OS and Driver Support

DXG Kernel implements support for Windows 10/11 (NT 10.0 kernel) and Linux via a HAL compatibility layer, providing unified IRP and syscall handlers. Drivers are loaded through a proprietary PnP manager with compatibility checking based on INF versions and shadow caching of device objects (FDO/PDO).

Security

The kernel applies mandatory access control (MAC) based on integrity labels and isolates critical structures (SSDT, IDT) into hardware domains using VT-x/AMD-V. Code integrity is ensured by signing PE sections at load time and blocking the loading of unsigned drivers (SecLoad).

Logging

Logging is implemented via a ring buffer in nonpaged memory with asynchronous writing to a log file using I/O Completion Ports.
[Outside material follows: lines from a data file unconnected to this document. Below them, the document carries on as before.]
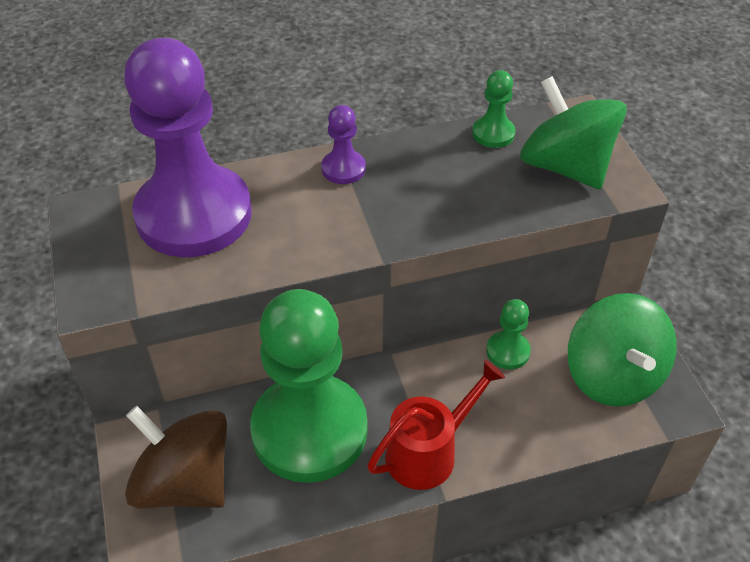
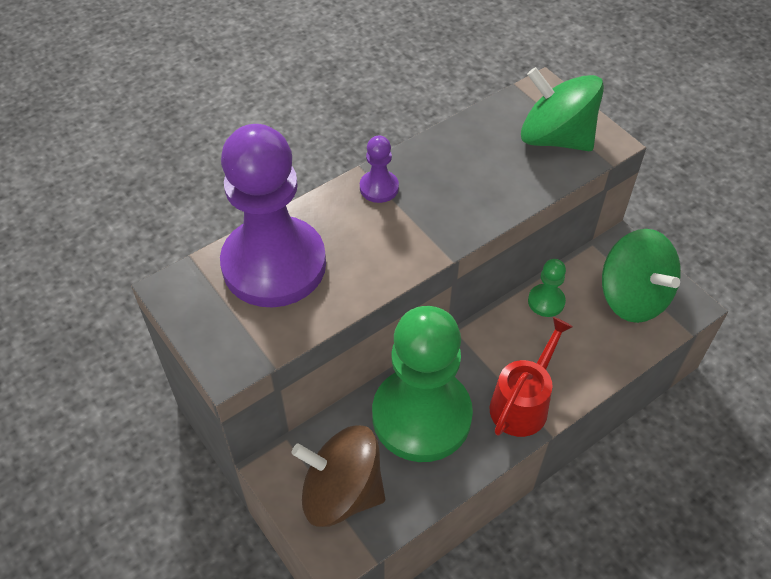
camera: 20 degrees left, 5 degrees up
(493, 133) = (485, 123): green pawn -> none

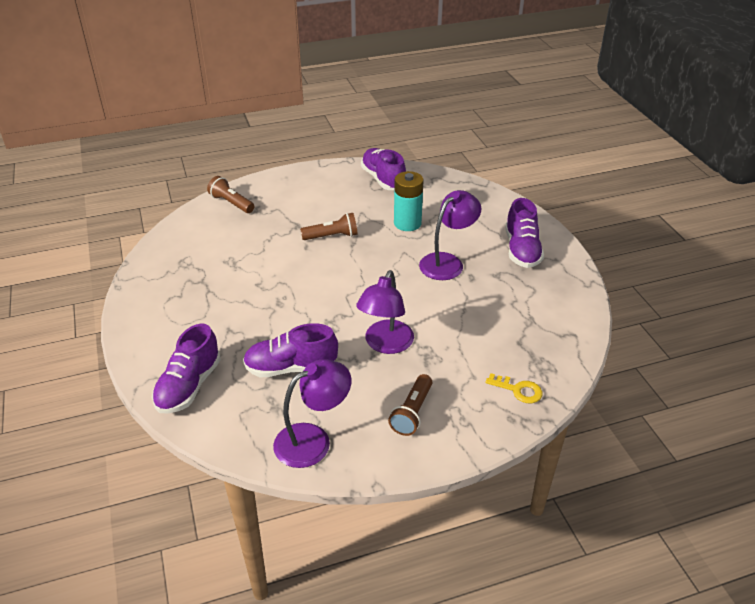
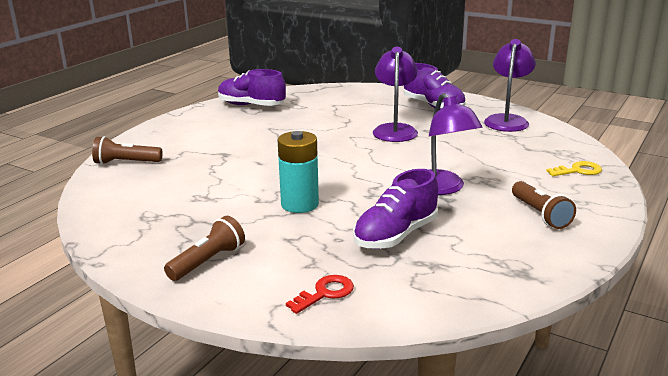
camera: 40 degrees left, 15 degrees down
(189, 386) = (325, 293): purple shoe -> red key
(313, 440) = (506, 268): purple lamp -> purple lamp (507, 120)
(332, 236) = (271, 149): brown flashlight -> brown flashlight (208, 261)
(407, 223) = (321, 121): turquoise battery -> turquoise battery (299, 204)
A separate event tracer (ETW compatible) captures registry accesses, ObReferenceObjectByHandle calls, and call stacks with TSC timestamps.

Limitations

DXG Kernel imposes the following limitations: a maximum of 64 logical processors, no more than 1 TB of physical memory, no support for dynamic loading of minifilter drivers after system startup, and blocking of direct MSR access from user mode via syscall table patching.

History and Development

Development began in 2018 as a fork of ReactOS with the addition of a custom CFS-based scheduler. In 2021, a driver framework with its own IRQL model was added. In 2023, compatibility with WDM drivers up to version 10.0.19041 was implemented. The current version 0.9.2 focuses on minimizing timer ticks and supporting NVMe over Fabrics.